Jacket Overall Length and Width

 

First, I’ll begin with overall guidelines for jacket length and width.

Most men either buy jackets way too long (looks like a trench coat) or too short (jacket doesn’t cover your rear end). For jacket length, there are many different methods men’s fashion “gurus” go by, but different bodily proportions make this tough to determine. For me, I use the rule of thumb measurement for jacket/blazer/sport coat length. If you stand-up straight, with your arms by your side, where ever your thumb lands should be the end of your jacket/sport coat/blazer at that location. The issue with this method is when a man has long or short arms! Whatever method used to determine length, make sure your jacket covers your butt!

Jacket length should cover your rear.

As far as suit jacket, blazer, and sport coat width goes (how tight or loose it is), you most likely won’t find one that isn’t too big off the rack unless it’s a slimmer fit. This is where tailoring comes in handy! However, you do not want to purchase an off the rack jacket that’s too small! Jackets too tight or narrow will have a “X” shape when buttoned up (if you CAN button it up). It’s not supposed to fit like a straitjacket. Let your body breathe a little!

Jacket should have a tapered look.

The last and most important thing to remember about jackets that are too short or too small is that a tailor cannot fix this! Don’t waste your money.

 

The Collar

 

Sport coat, blazers, and suit jackets’ collar issues aren’t commonly talked about, but are very noticeable. There are way too many reasons why collar fit issues occur, so I’ll just go over what to look out for!

Your jacket should sit flush against your dress shirt’s collar showing close to no space between the two. Sometimes, you’ll find a jacket that’ll have a gap of an inch or two. Other times you’ll see a large lump form in the back of your neck area. Both should be avoided!

Little to no gap between jacket and dress shirt’s collar.

Collar issues are extremely expensive to fix, if they are even fixable! Get this right when buying your suit jacket, blazer, and sport coat off the rack.

 

The Shoulders

 

This is probably the biggest mistake I see when it comes to suit jackets, blazers, and sport coats, mainly because it’s so easy to spot. Jackets/blazers/sport coats with too big or too small shoulder fittings throw off the proportions of your body tremendously!

If you ever went shopping at any well-known retail store, lots of suit jackets, blazers, and sport coats contain padding in the shoulder areas. This is for people with sagging shoulders (usually elderly folks), which helps them keep a natural look to their frame. However, if you don’t have this issue, it can cause your shoulders to stand out more than normal! If you’re a young lad, try to purchase your sport coat, blazers, and suit jackets with zero to minimal shoulder padding!
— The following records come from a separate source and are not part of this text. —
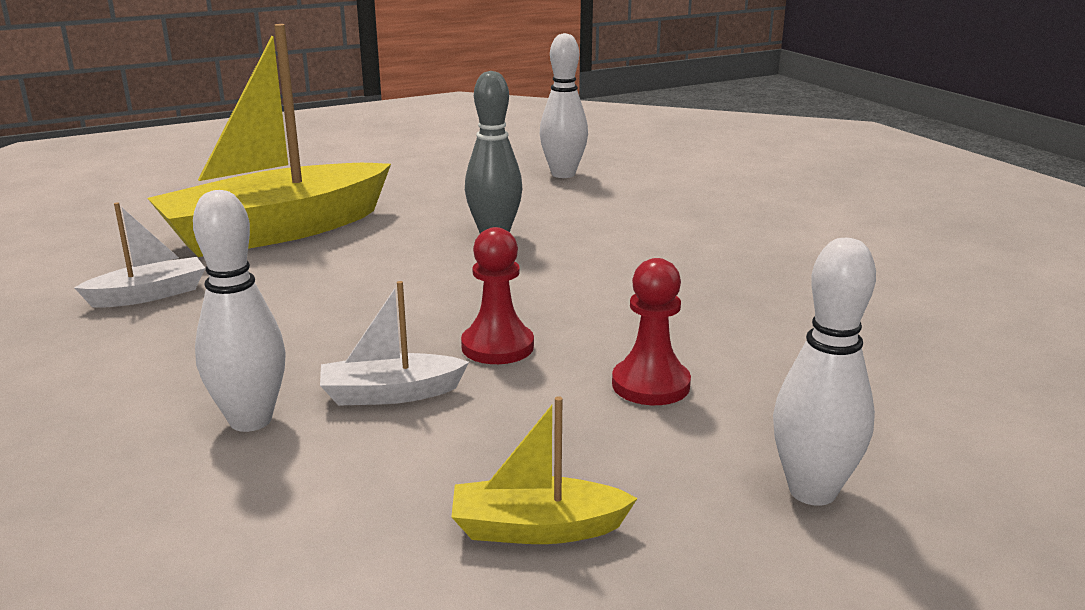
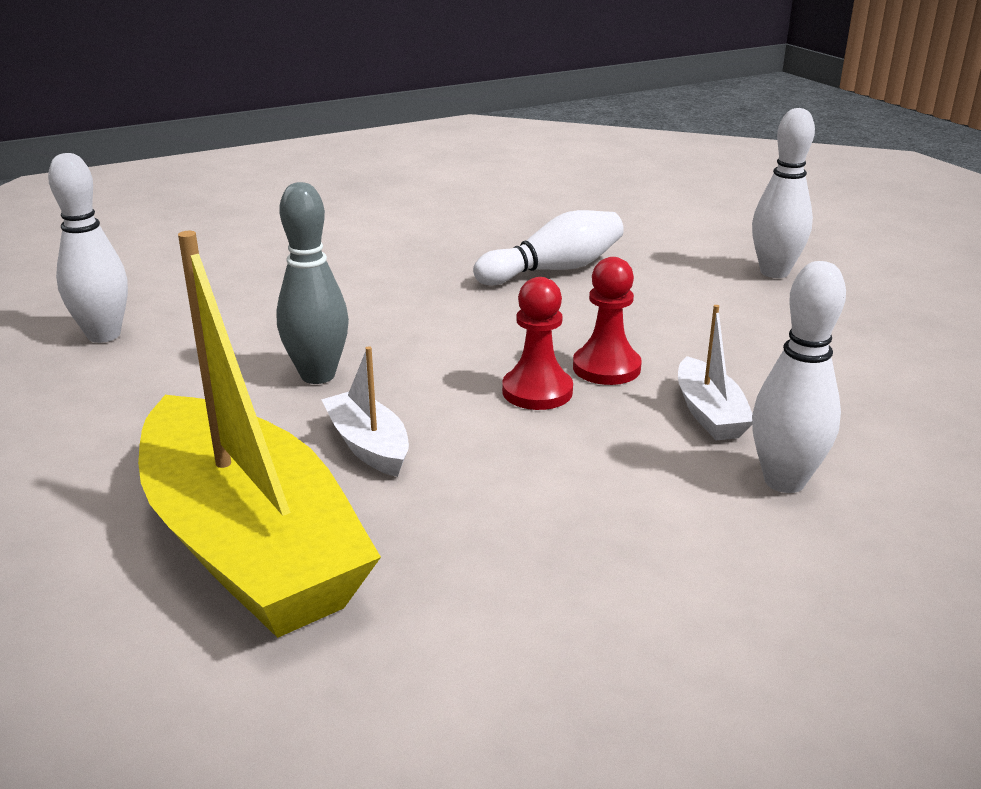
camera: 90 degrees left, 5 degrees up
(149, 295) = (491, 626): white boat -> white boat (368, 445)
(537, 528) = (862, 350): yellow boat -> none
(650, 385) = (658, 309): red pawn -> red pawn (537, 391)
(751, 327) = (553, 270): none -> white bowling pin

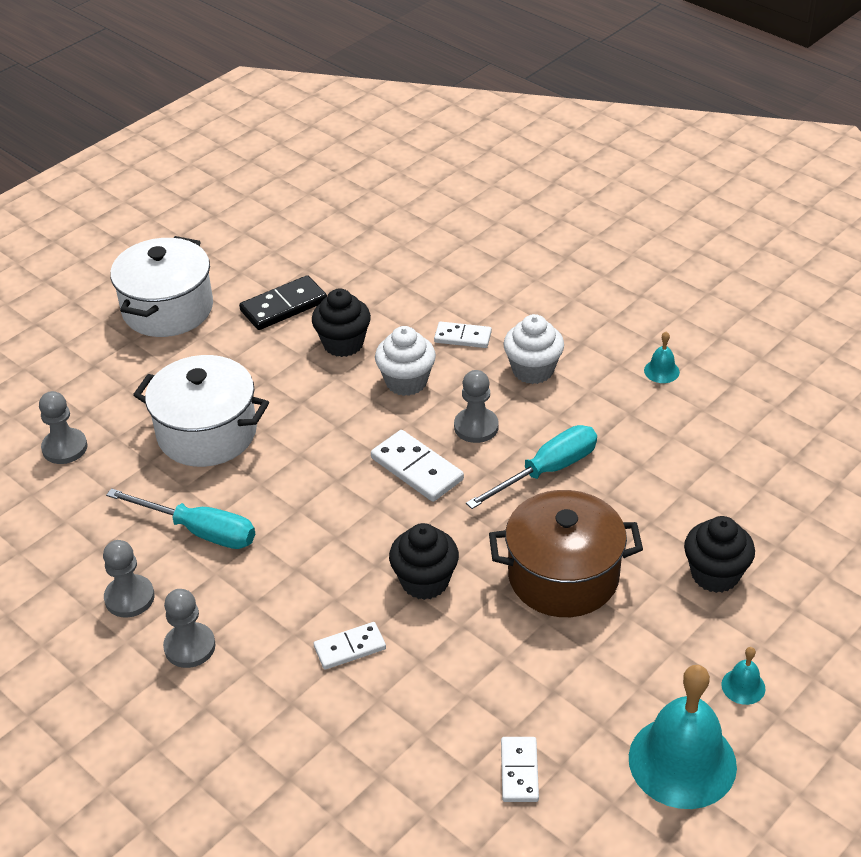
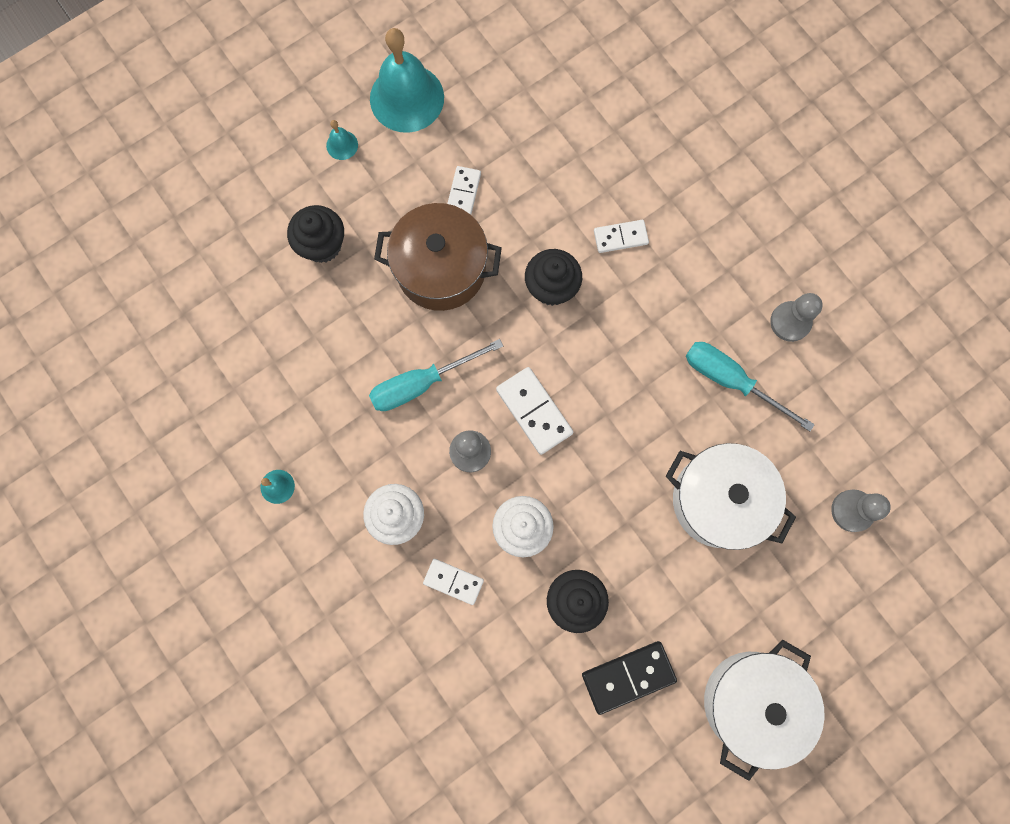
camera: 170 degrees left, 35 degrees up
(190, 647) = (743, 264): grey pawn -> none
(519, 771) = (519, 113): white domino -> white domino (463, 193)

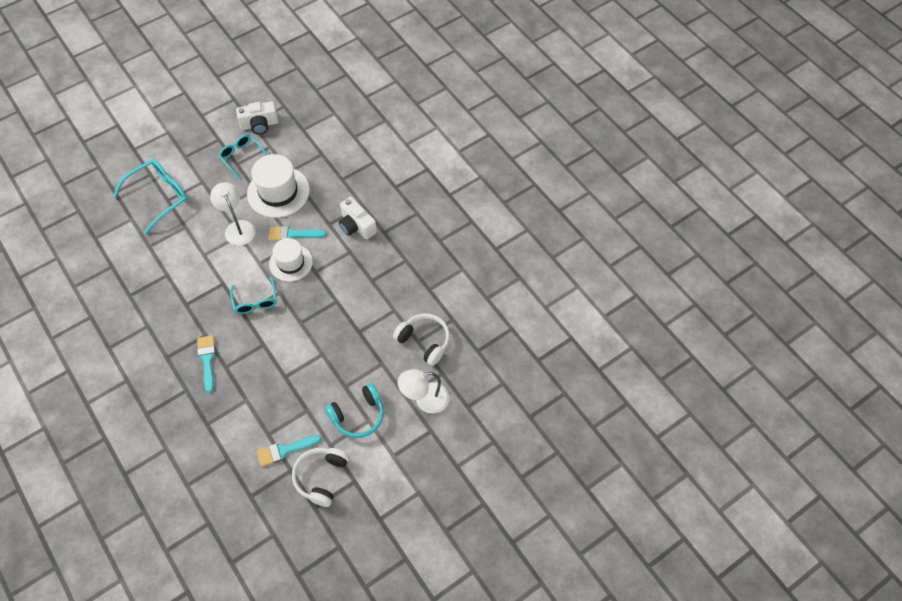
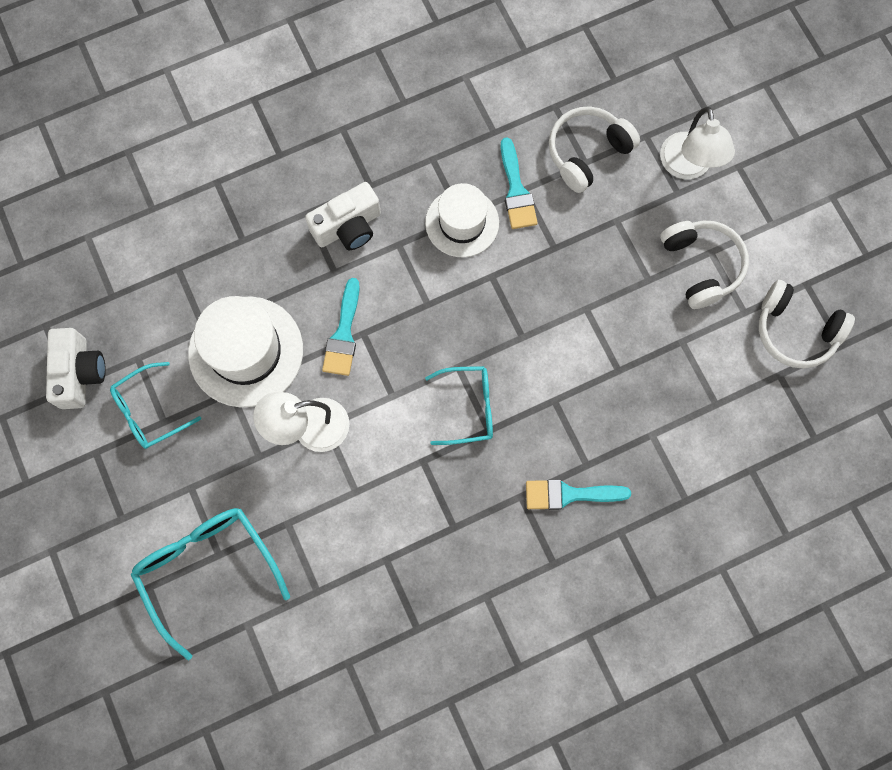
camera: 80 degrees left, 15 degrees up
(285, 450) = (746, 381): turquoise brush -> turquoise brush (516, 190)
(291, 263) = (402, 342): white hat -> white hat (462, 222)
(358, 416) = (701, 266): turquoise headphones -> white headphones

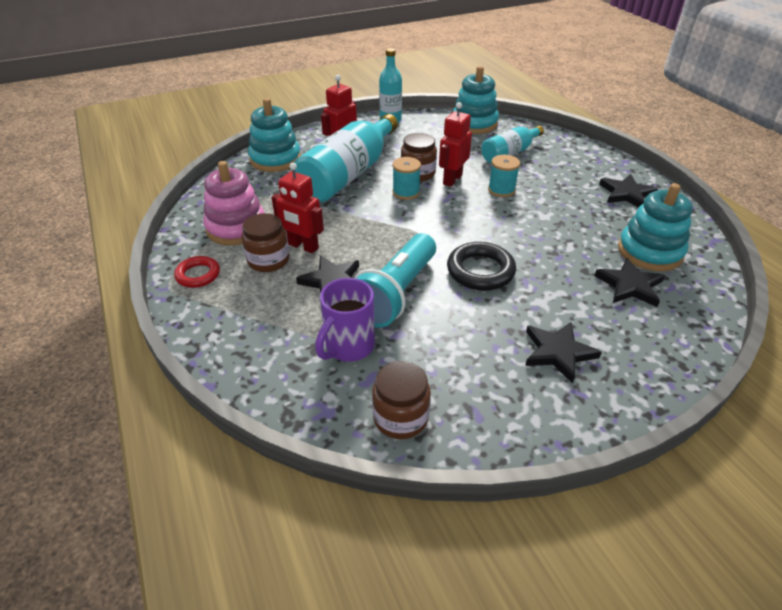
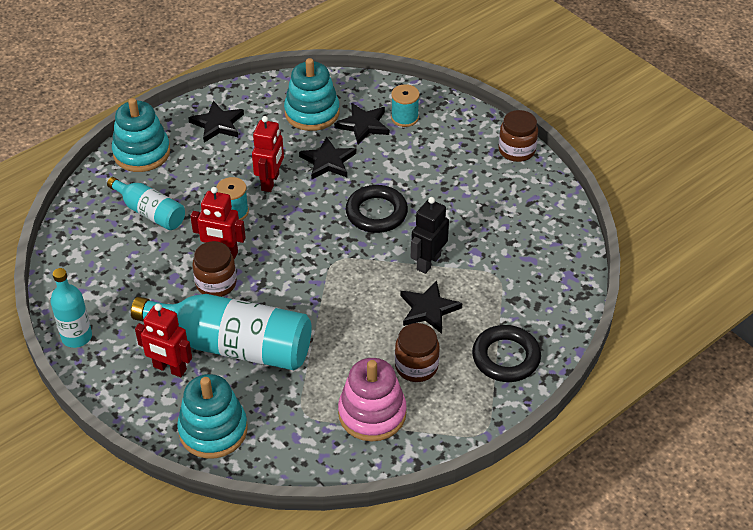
camera: 105 degrees left, 5 degrees up
(198, 275) = (458, 414): red ring -> none
(239, 322) = (506, 357): none -> black ring
(303, 246) = (385, 346): red robot -> red robot (270, 182)
(348, 347) = (503, 278): purple mug -> none
(396, 293) = (428, 262): turquoise flashlight -> black robot
(400, 418) = (555, 235): brown jar -> brown jar (516, 150)
(406, 192) = (259, 286): turquoise spool -> turquoise spool (404, 118)
(474, 123) = (75, 251): turquoise stacking toy -> turquoise stacking toy (142, 153)
(558, 352) = (457, 162): black star -> black star (328, 161)

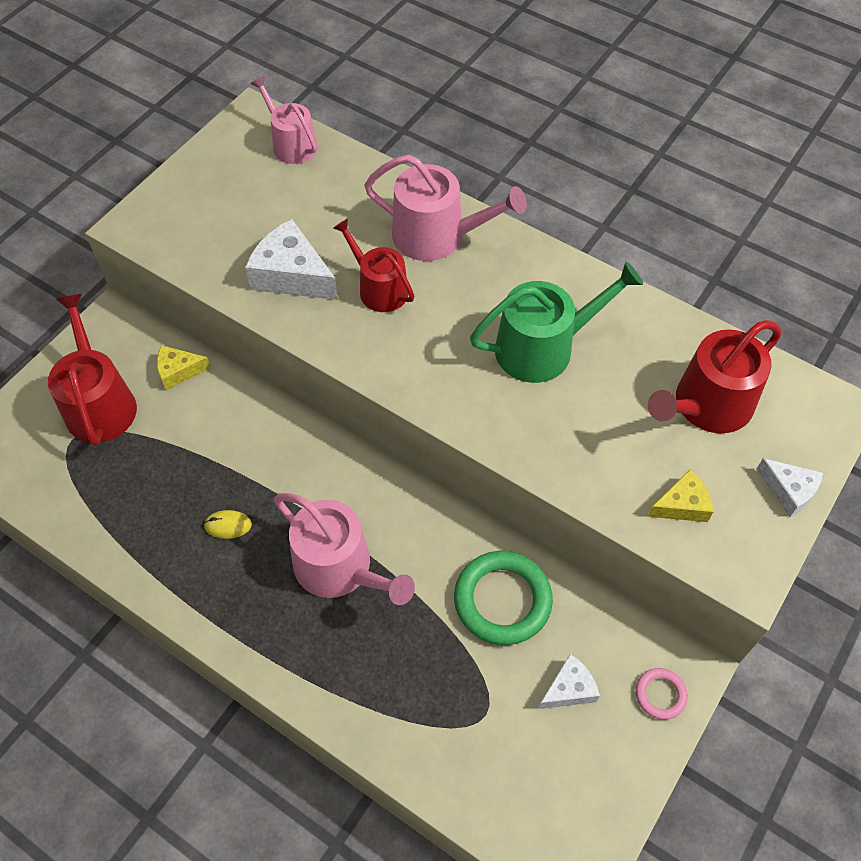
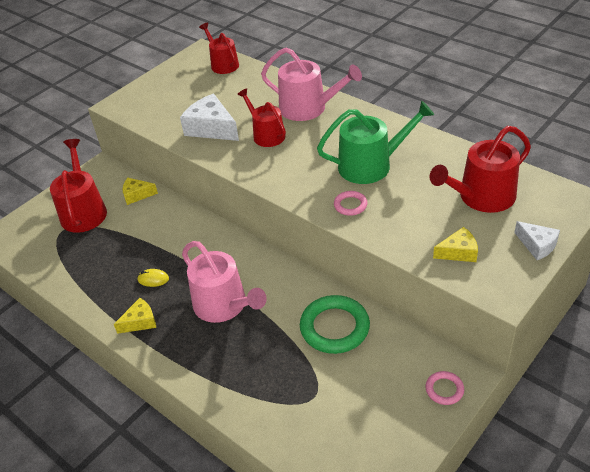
camera: 10 degrees right, 15 degrees down
(220, 600) = (140, 322): none -> yellow cheese
(291, 144) = (223, 64): pink watering can -> red watering can
(521, 423) = (350, 205): none -> pink ring
(569, 689) = (376, 383): white cheese -> none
Also, you want the seam of your sleeve to meet right at the end of your shoulder. If a jacket is too large, you’ll see some crumpling of the upper shoulder area. You want this area to be as straight and smooth as possible. A jacket too small will have noticeable pointy shoulders.

Shoulder with minimal padding and correct seam alignment.

Shoulders too small are not fixable at all! If your jacket’s shoulders are too large, it can be fixed IF the tailor knows what they are doing. From experience, this won’t be cheap!

 

The Sleeves

 

Lastly, we will go over proper sleeve length and pitch.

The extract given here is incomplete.